-- The input follows --

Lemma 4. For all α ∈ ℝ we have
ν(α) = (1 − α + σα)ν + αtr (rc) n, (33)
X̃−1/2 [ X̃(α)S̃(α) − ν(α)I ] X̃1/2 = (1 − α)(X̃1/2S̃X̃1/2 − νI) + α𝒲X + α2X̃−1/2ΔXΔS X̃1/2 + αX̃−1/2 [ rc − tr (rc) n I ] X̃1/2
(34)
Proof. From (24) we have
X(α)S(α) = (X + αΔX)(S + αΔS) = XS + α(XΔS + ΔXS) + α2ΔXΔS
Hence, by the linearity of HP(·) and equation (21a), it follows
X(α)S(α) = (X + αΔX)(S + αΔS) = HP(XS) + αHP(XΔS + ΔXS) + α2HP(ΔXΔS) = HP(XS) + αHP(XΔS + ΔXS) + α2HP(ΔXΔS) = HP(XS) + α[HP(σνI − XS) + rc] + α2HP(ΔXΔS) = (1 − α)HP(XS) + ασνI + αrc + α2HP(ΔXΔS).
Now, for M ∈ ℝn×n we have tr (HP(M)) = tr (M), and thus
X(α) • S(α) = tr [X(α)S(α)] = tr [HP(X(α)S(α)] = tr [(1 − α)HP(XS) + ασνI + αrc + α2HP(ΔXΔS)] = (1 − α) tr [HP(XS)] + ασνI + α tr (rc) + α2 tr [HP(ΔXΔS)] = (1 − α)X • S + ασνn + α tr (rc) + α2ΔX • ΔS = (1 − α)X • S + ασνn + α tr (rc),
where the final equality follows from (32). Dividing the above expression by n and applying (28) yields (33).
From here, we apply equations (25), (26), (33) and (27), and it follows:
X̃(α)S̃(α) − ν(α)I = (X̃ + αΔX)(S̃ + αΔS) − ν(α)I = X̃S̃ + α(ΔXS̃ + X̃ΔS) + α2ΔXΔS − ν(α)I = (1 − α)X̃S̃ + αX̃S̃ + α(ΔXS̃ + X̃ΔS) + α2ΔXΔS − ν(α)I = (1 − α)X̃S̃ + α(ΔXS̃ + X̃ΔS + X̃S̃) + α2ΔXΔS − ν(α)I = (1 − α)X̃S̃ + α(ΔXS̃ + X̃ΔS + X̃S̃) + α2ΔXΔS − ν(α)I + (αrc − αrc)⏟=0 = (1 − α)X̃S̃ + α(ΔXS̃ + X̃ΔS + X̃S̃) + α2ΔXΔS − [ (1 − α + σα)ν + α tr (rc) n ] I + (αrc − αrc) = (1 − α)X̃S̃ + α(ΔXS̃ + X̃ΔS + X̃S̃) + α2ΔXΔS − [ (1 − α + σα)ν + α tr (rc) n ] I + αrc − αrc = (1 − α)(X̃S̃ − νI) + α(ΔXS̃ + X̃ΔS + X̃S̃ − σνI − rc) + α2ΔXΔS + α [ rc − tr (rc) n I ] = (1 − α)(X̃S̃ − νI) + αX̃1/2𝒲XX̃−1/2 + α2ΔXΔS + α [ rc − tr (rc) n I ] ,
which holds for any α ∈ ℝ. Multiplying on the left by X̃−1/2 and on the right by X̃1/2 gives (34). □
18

-- The input concluded --

- Exercise objective: Copy, exactly and only, the lines above that begin with the one containing "X(α)S(α) = (X + αΔX)(S + αΔS) = HP(XS)" and finish with the one containing "From here, we".

- Written reply:
X(α)S(α) = (X + αΔX)(S + αΔS) = HP(XS) + αHP(XΔS + ΔXS) + α2HP(ΔXΔS) = HP(XS) + αHP(XΔS + ΔXS) + α2HP(ΔXΔS) = HP(XS) + α[HP(σνI − XS) + rc] + α2HP(ΔXΔS) = (1 − α)HP(XS) + ασνI + αrc + α2HP(ΔXΔS).
Now, for M ∈ ℝn×n we have tr (HP(M)) = tr (M), and thus
X(α) • S(α) = tr [X(α)S(α)] = tr [HP(X(α)S(α)] = tr [(1 − α)HP(XS) + ασνI + αrc + α2HP(ΔXΔS)] = (1 − α) tr [HP(XS)] + ασνI + α tr (rc) + α2 tr [HP(ΔXΔS)] = (1 − α)X • S + ασνn + α tr (rc) + α2ΔX • ΔS = (1 − α)X • S + ασνn + α tr (rc),
where the final equality follows from (32). Dividing the above expression by n and applying (28) yields (33).
From here, we apply equations (25), (26), (33) and (27), and it follows:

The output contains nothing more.